Chinese government's internet map brings a little bit of Poland to Britain

Polish now forms part of the rich cultural hodgepodge that has given Britain its peculiar place names, according to an erratic Chinese government internet map that places a town called Ostrow Wielkopolski just south of Watford. The Polish town is just one of several mysterious additions to the map of Britain by Map World, a service launched this week to help Chinese internet surfers navigate their way around the globe in English.

Drivers using Map World to seek a route from north Wales to Chester, however, might be surprised to find themselves expected to go via a place called Bashmakova. And the road from Darlington to Middlesbrough goes by a mysterious new town called Chishmy. The latter name, when Googled, turns out to belong to a town with a pretty Orthodox-looking church in the Republic of Bashkortostan on the southern fringes of the Russian Federation. Chishmy lies 40 miles west of Bashkortostan's capital, Ufa.
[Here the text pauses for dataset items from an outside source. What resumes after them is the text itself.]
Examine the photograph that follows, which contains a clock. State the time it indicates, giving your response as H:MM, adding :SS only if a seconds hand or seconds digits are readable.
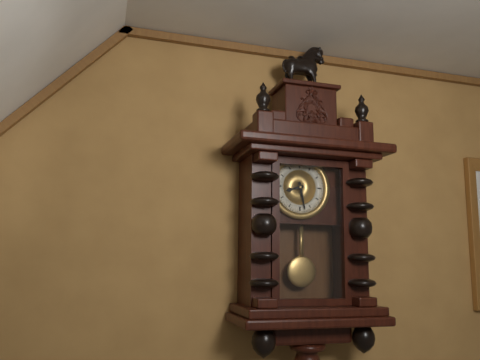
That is 8:28
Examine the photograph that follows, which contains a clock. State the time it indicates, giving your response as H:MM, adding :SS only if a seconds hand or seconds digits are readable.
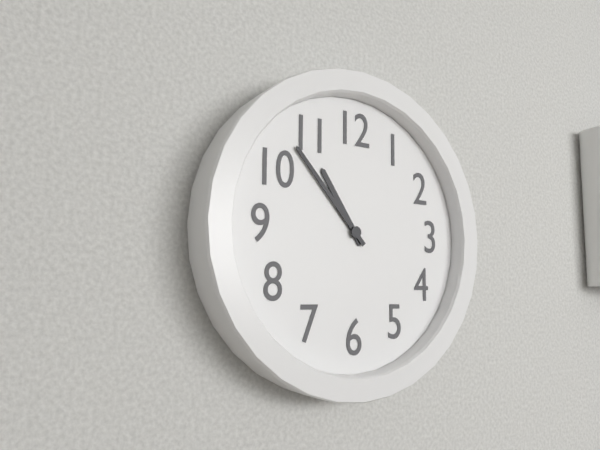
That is 10:53
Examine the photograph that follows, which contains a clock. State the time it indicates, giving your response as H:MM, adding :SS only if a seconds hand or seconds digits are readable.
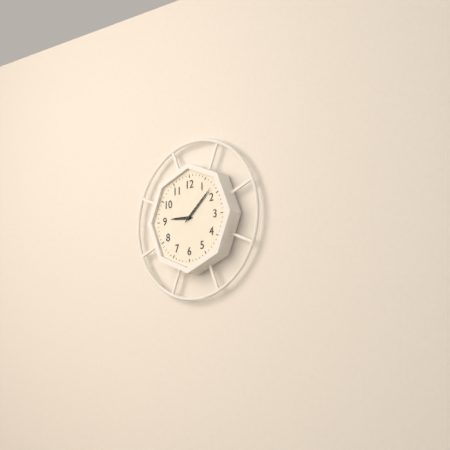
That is 9:08
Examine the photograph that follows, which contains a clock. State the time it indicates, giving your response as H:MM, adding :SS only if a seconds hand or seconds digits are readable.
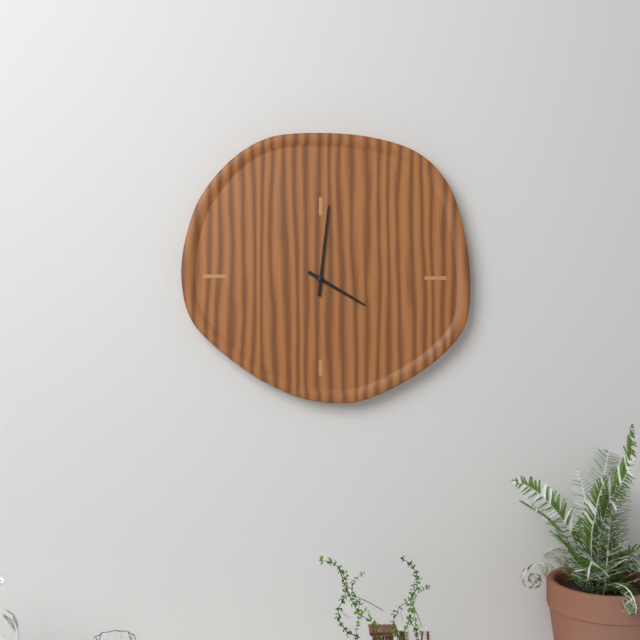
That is 4:01
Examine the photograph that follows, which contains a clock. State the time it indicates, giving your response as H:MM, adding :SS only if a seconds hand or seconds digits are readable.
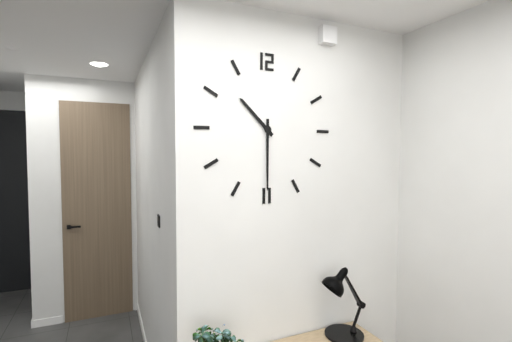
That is 10:30
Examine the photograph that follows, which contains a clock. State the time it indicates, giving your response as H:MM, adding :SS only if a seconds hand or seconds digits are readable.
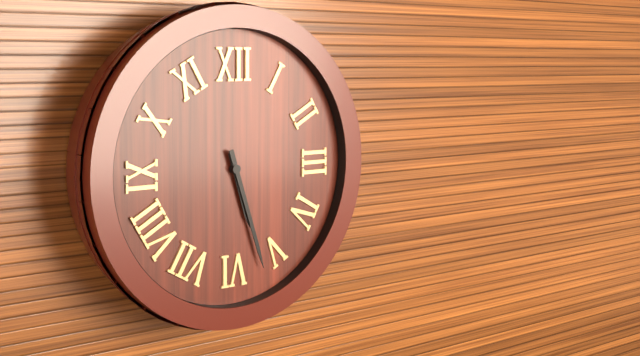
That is 5:27
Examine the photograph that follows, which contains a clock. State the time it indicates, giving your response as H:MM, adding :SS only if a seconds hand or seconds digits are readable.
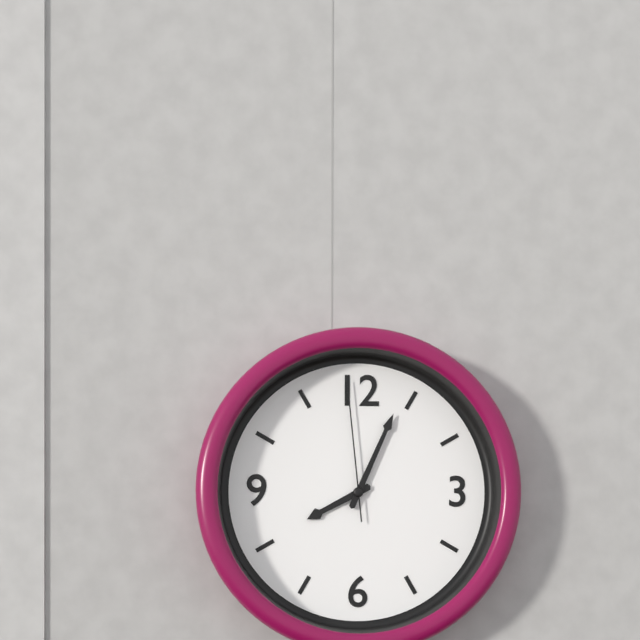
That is 8:04:59
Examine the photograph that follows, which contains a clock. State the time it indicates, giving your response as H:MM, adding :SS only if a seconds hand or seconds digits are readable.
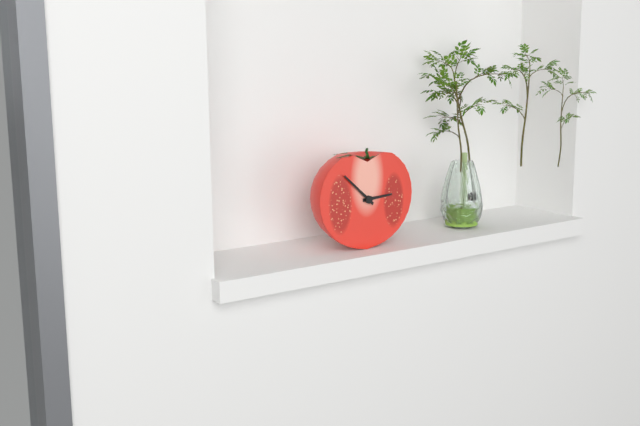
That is 2:52
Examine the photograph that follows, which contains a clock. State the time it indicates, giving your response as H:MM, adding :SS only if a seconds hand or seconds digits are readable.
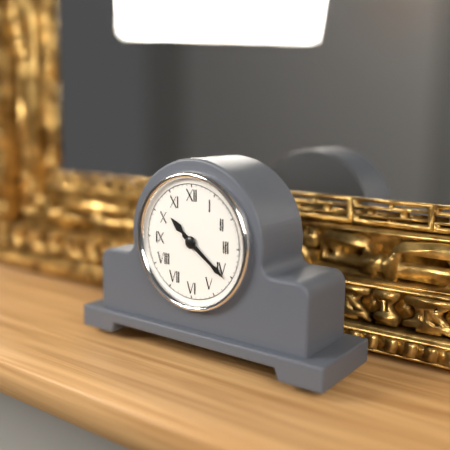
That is 10:21
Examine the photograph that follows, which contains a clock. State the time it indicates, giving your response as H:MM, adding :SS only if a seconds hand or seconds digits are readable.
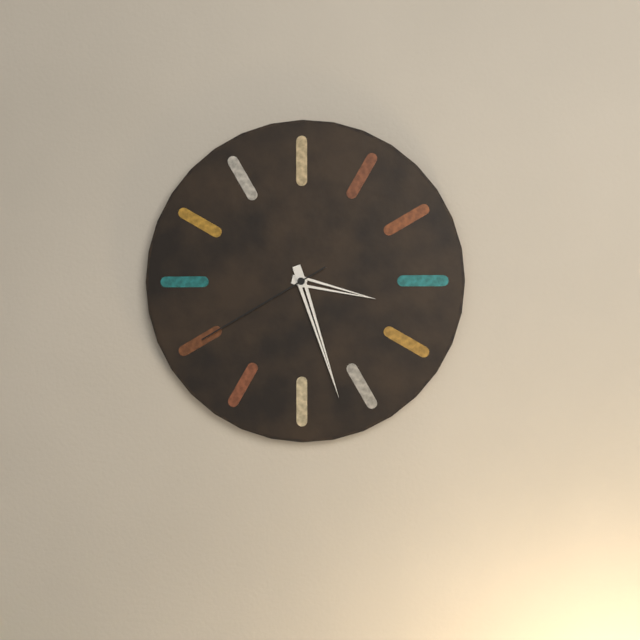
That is 3:27:40
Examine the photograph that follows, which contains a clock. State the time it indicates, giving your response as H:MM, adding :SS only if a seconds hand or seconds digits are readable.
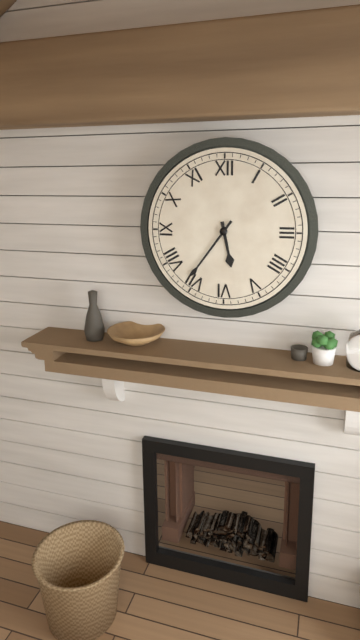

The new places the Chinese have added to Britain are, in fact, foreign towns and cities that have somehow slipped across the globe. Bashmakova, for example, sits astride a main railway line 300 miles south-east of Moscow. The real Ostrow Wielkopolski lies south of Poznan and west of Lodz. More difficult to explain is the new London neighbourhood of Unk, which apparently lies on a bend in the river Thames beside Richmond Park. It does, at least, have some natural twin towns dotted around the world as Map World places another Unk in Spain, four in Australia, three in Africa and two in Latin America.

Google Maps registers only three Unks. Two lie just 30 miles apart in Iranian Kurdistan and in the Iraqi province of Suleiminya. The third is a cul-de-sac near the airport in the Liberian capital of Monrovia. These are not the only mistakes. Not far from Tyneside, you'll find the previously unknown English towns of Almenevo and Mar'yanovka. Map World launched on Tuesday after a three-month trial. About 30 million users had visited in that time, according to Min Yiren, the deputy director of China's State Bureau of Surveying and Mapping.